There are numerous ways to intervene. Each has consequences. Some consequences are unpredictable, while others are predictable. How you and your family intervene will have consequences, not only if or when they reach out for help, but how they feel towards their family for years to come.

One of my early intervention mentors use to say, “one on one addiction always wins.” The further addiction progresses, the more I’ve seen this be accurate. Still, there are options other than keeping silent for years, or calling an interventionist in a panic and expecting an intervention to happen right away.

Coaching will help you understand your options and what is best for your situation.

Maybe you feel that you need an intervention right now

One of the biggest challenges is when addiction has been in the family for years. Many strategies have been tried. None have motivated new behavior. The family gets burned out.

Someone finally is inspired to reach out. They call in a panic.

Know that not all interventionist are the same. There are interventionist who are paid by treatment centers and independent interventionists that are not paid by treatment centers.

If you feel the need to start the intervention process right now and are in the Boulder/Denver area in Colorado see my intervention services here: https://thefamilyrecoverysolution.com/intervention-services/. Contact me at jeff@thefamilyrecoverysolution.com or 720-314-3543

If you are out of the area, please check the Network of Independent Interventionist: http://www.independentinterventionists.com/member-list for a list of interventionists who will travel to your location.

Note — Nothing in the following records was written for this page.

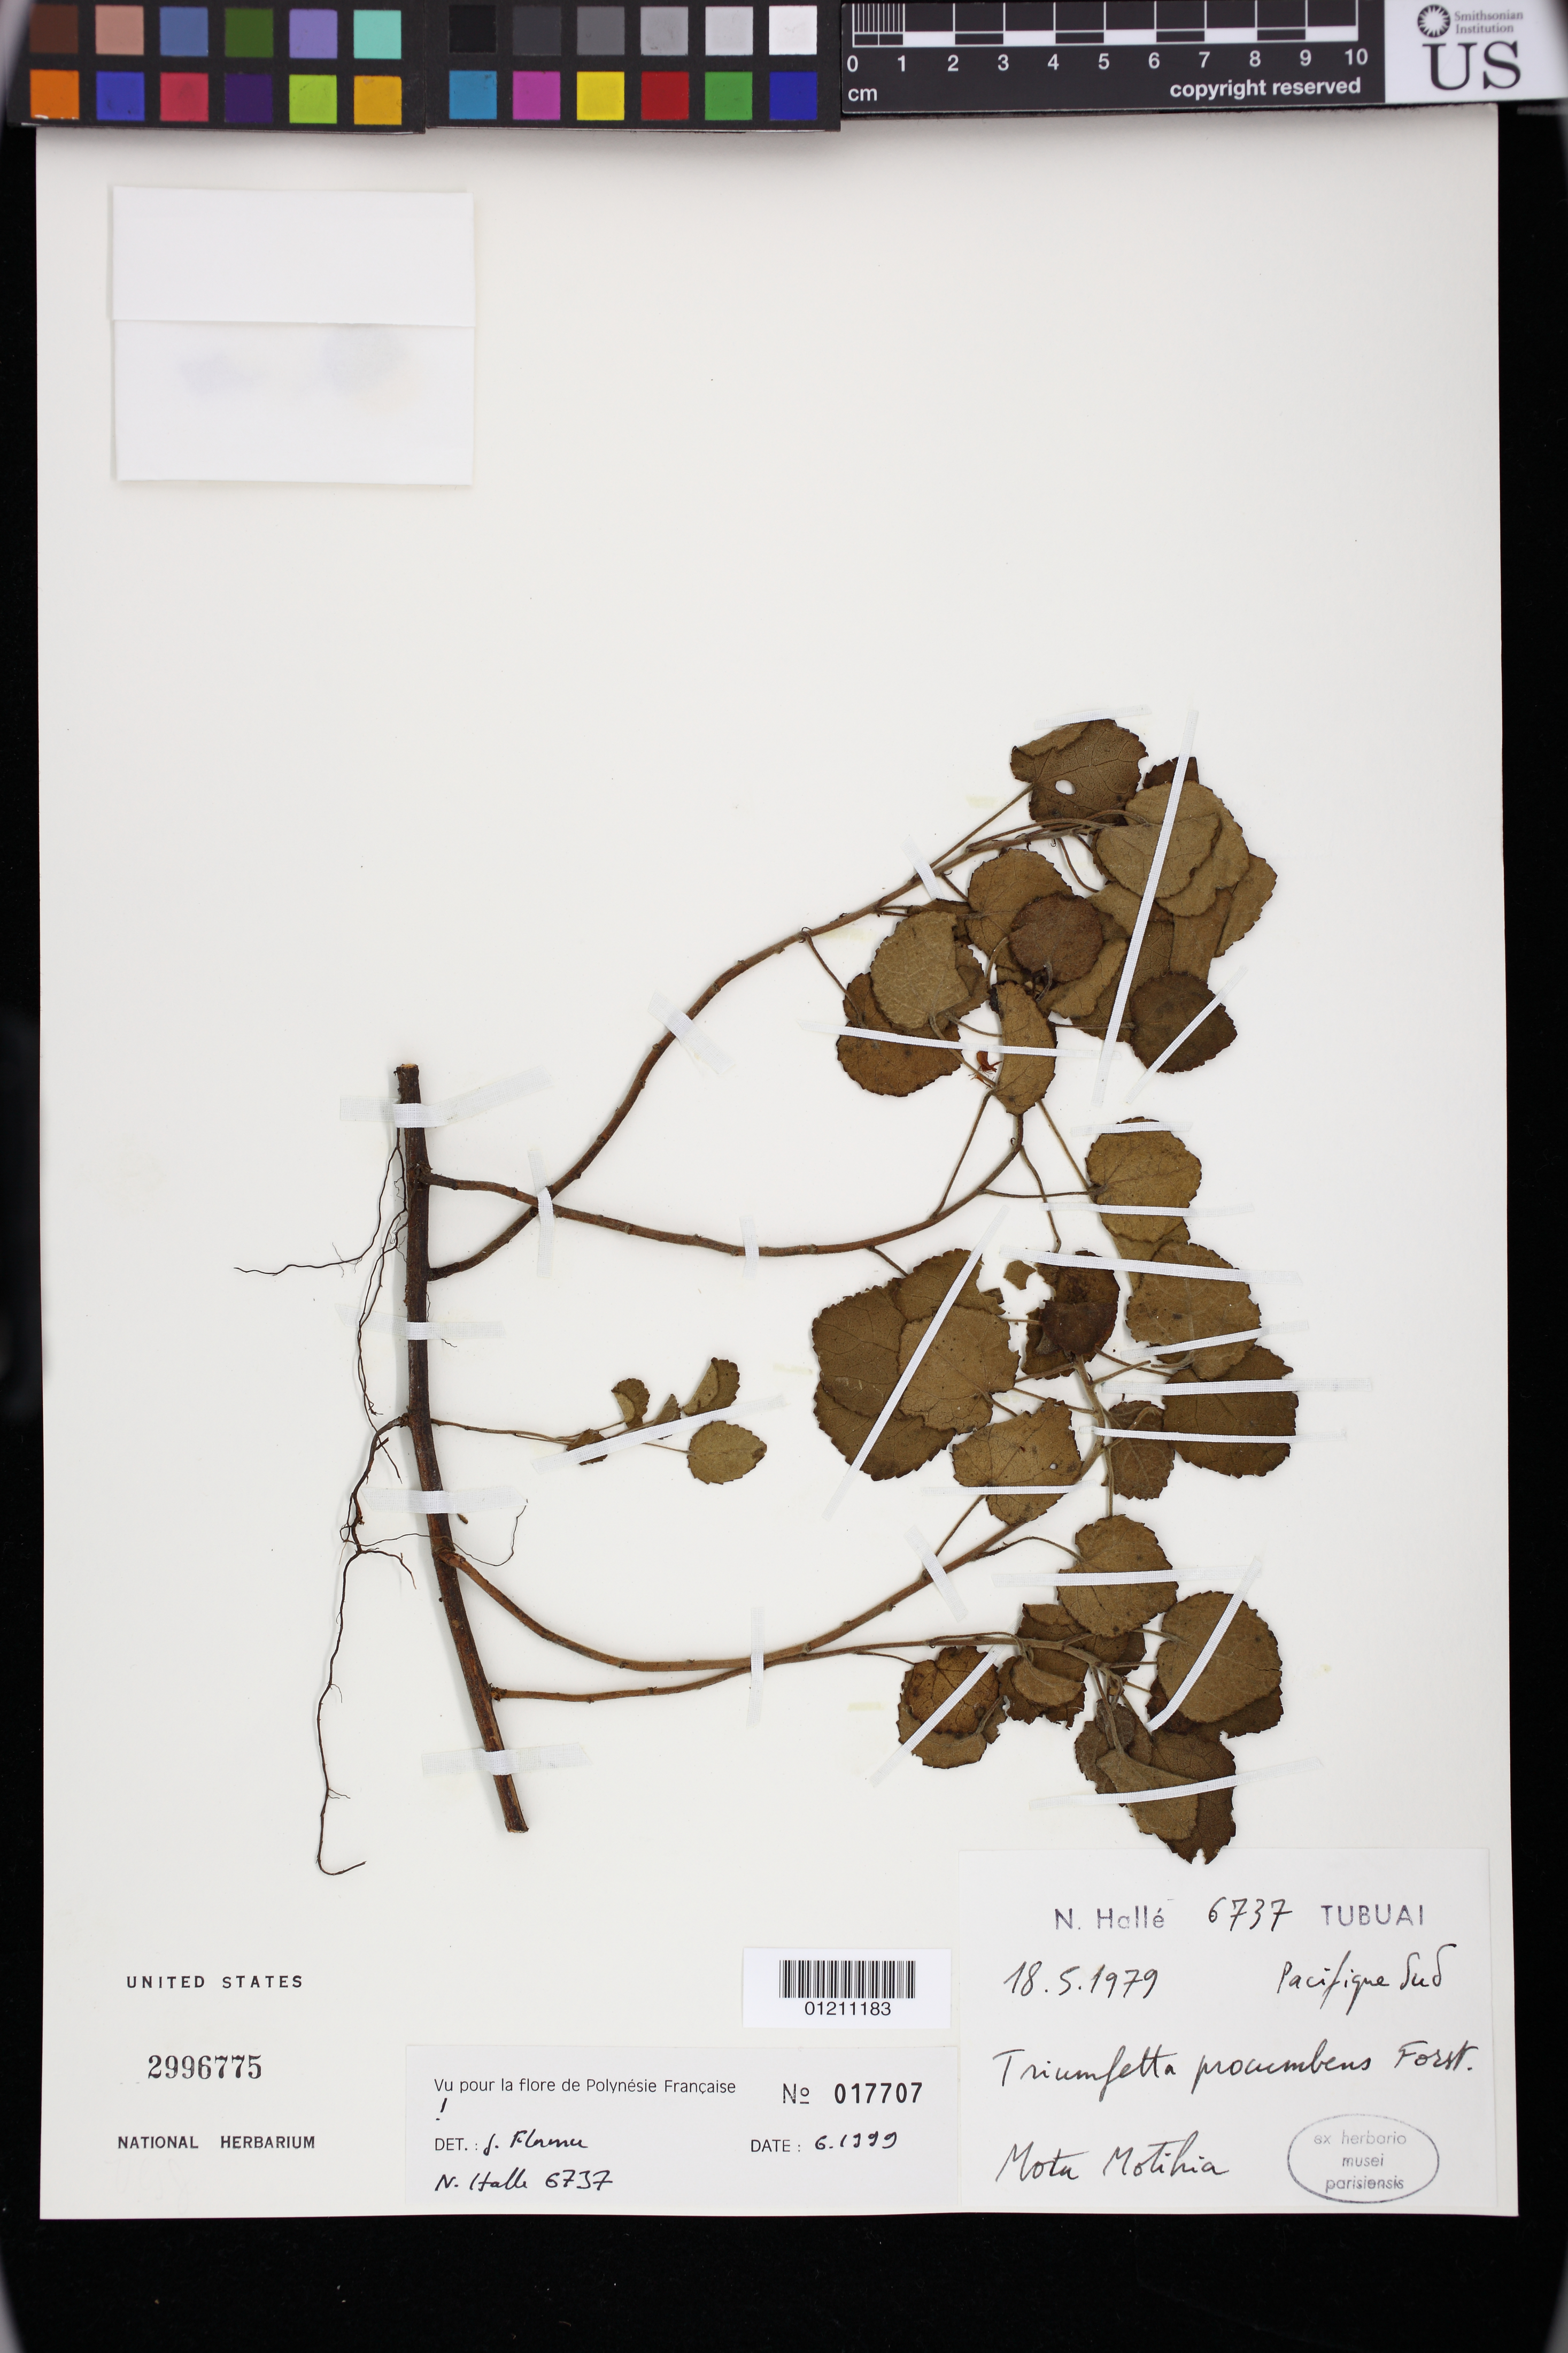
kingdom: Plantae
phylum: Tracheophyta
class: Magnoliopsida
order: Malvales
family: Malvaceae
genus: Triumfetta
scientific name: Triumfetta procumbens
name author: G. Forst.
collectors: N. Hallé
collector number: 6737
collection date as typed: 18 May 1979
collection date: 1979-05-18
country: French Polynesia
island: Tubuai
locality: Tubuai: Motu Motihia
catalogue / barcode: US 2996775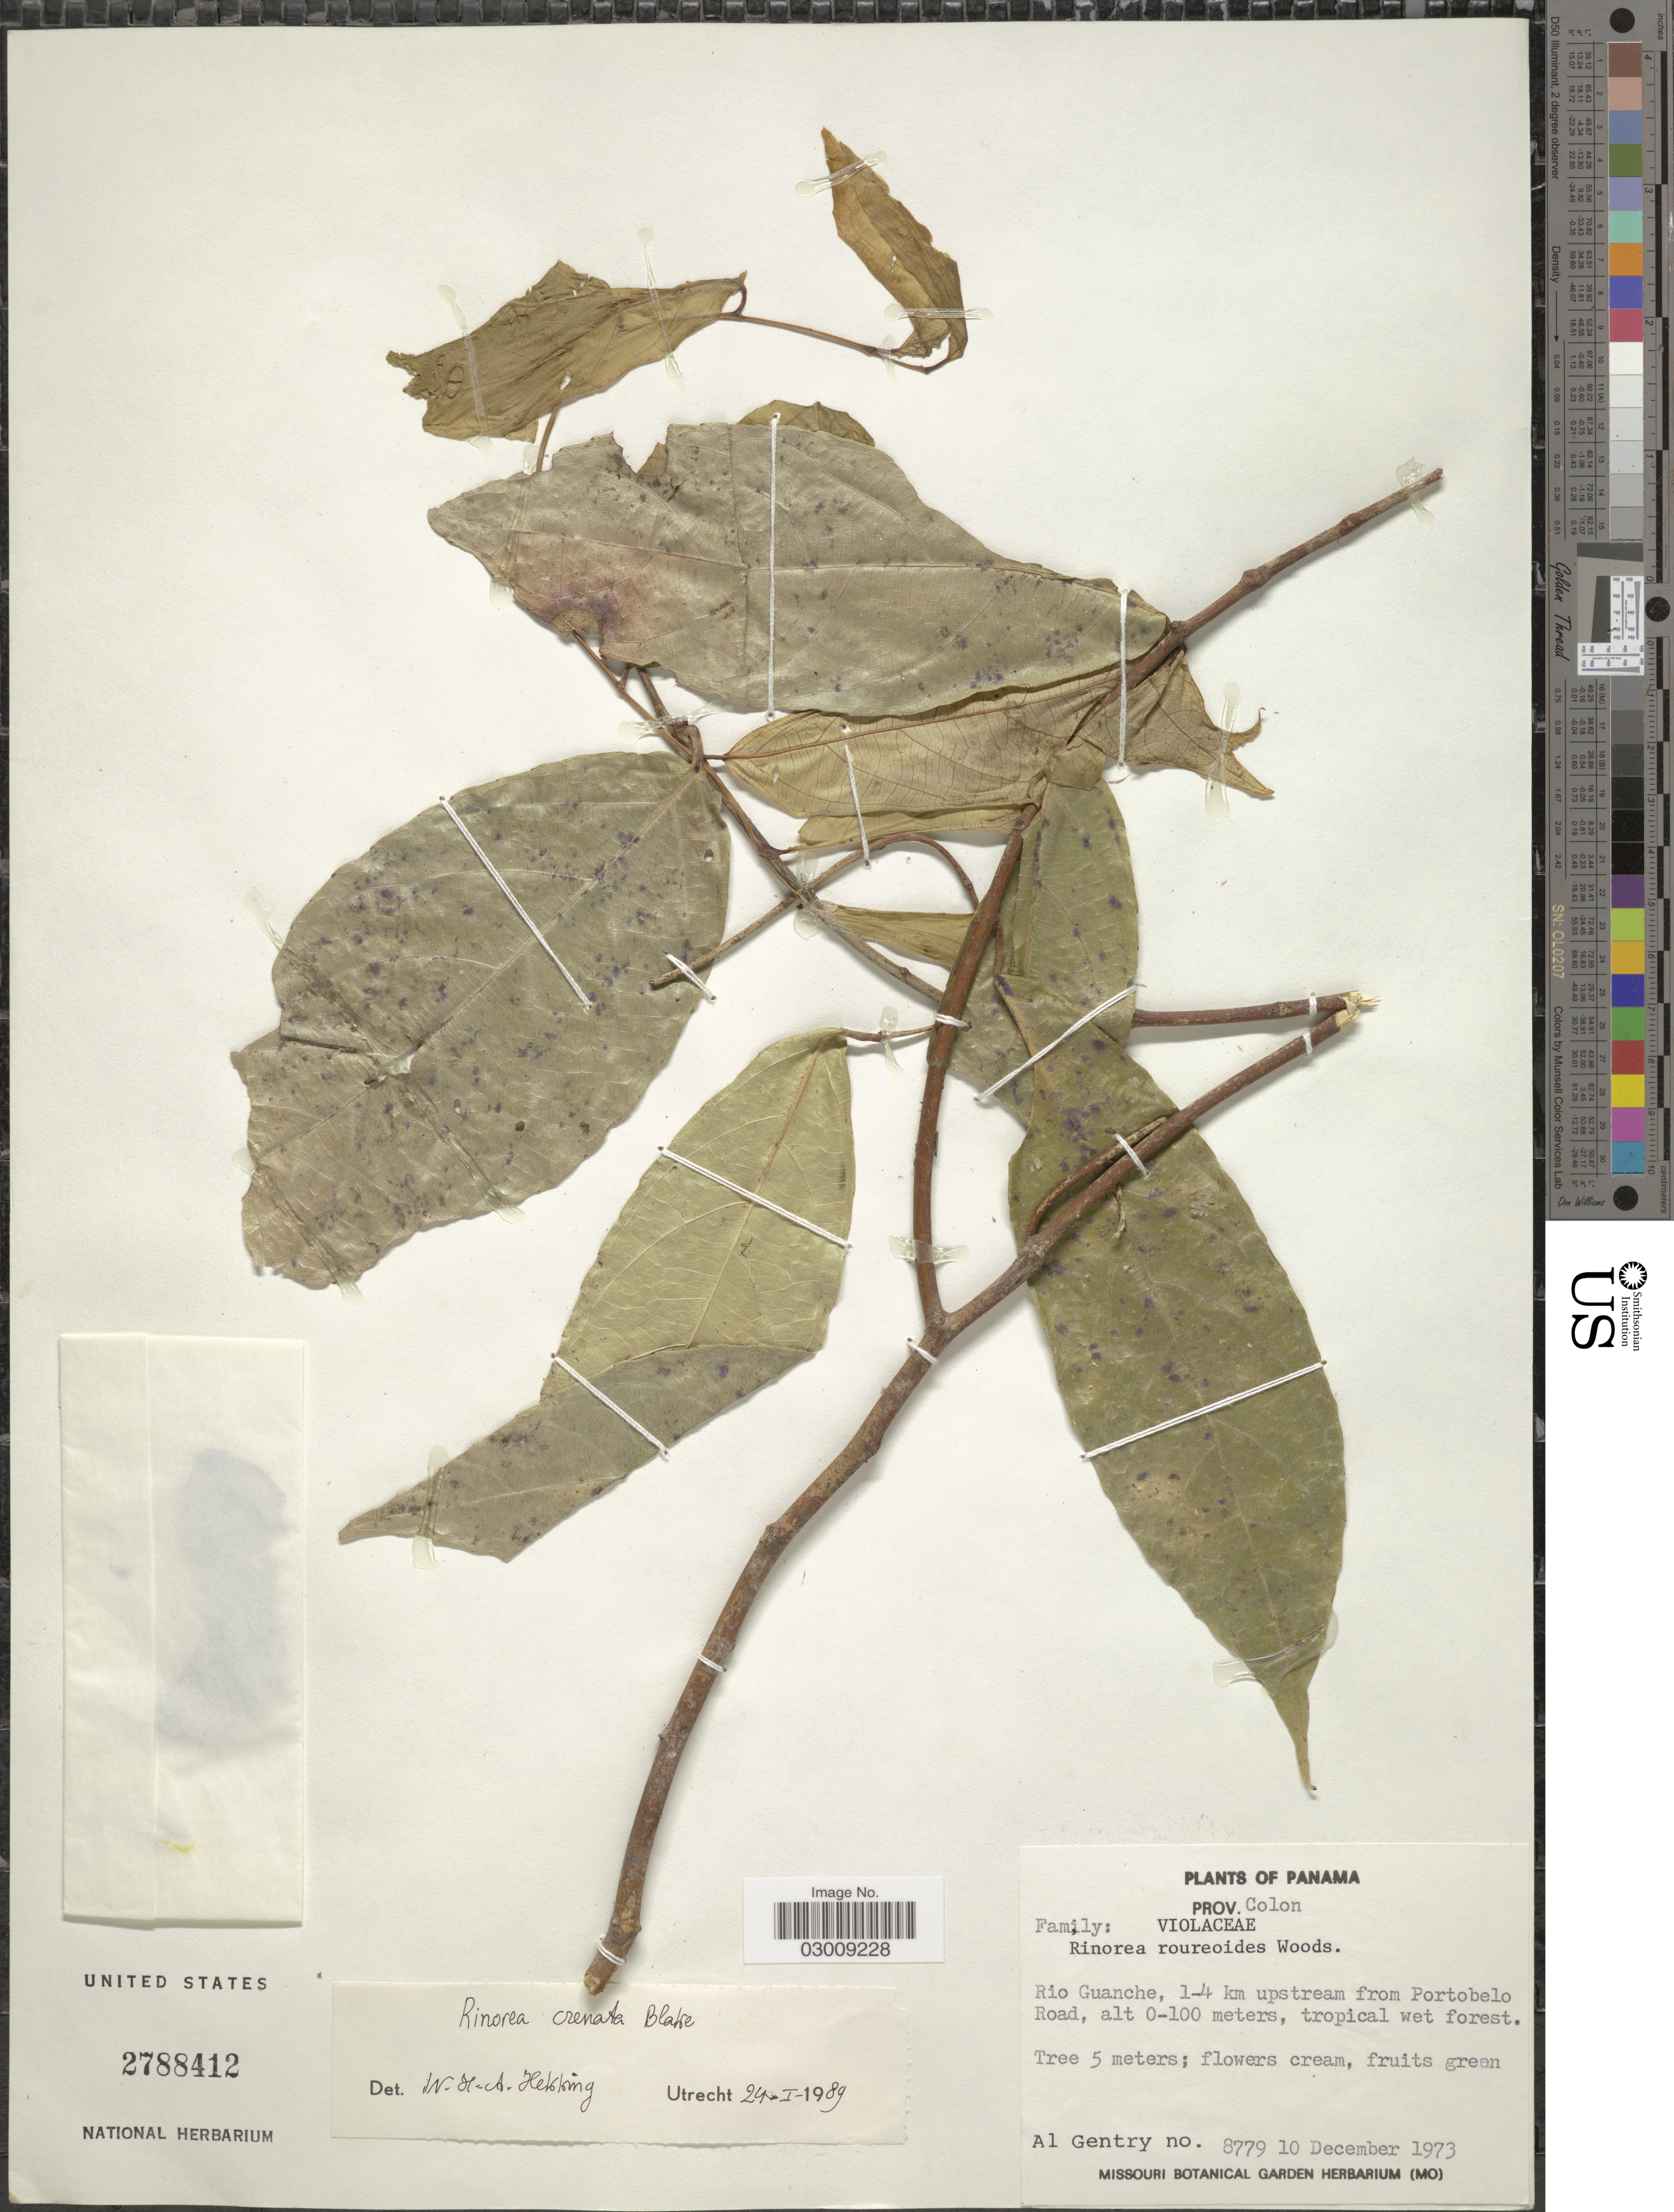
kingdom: Plantae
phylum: Tracheophyta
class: Magnoliopsida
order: Malpighiales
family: Violaceae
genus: Bribria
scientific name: Bribria crenata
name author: (S.F. Blake) Wahlert & H.E. Ballard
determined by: Hoyos-Gomez, S. E.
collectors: A. H. Gentry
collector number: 8779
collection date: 1973-12-10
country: Panama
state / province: Colón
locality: Rio Guanche, 1-4 km upstream from Portobelo Road.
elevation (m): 0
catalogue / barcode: US 2788412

Coaching is a pre-intervention strategy

Ideally, you’re not in a rush to hire an interventionist. You and your family don’t have to go this alone. Coaching may involve:

  • Assessing your family situation and person of concern
  • Assessing potential strategies and intervention approaches
  • Addiction in the family education
  • What family intervention services are most helpful for your situation
  • How to create an intervention plan
  • How to have an intervention
  • How to find an interventionist
  • How to invite family members
  • How to talk with the addicted family member

I know that you can initiate positive change in your family! But it requires taking new action.

Why listen to me?

I grew up in a family that focused only on the addiction (my grandfather) and never talked about the impact (my mother). I’ve lived the consequences of the trickle down of family silence, secrets, and the myopic focus on just one person’s addiction and ideal healing. In the 18 years I’ve been helping families in distress, specifically before, during and after intervention, I have seen this pattern of narrow focus play out in numerous ways. Few solve addiction problems longterm.

Intervening on one person to get them into treatment may or may not get them into longterm recovery. Even if your loved one is successful longterm, it does not guarantee trust and relational healing in the family. An intervention can be an opportunity to begin family healing, by creating new patterns that decrease your family’s vulnerability to addiction, longterm.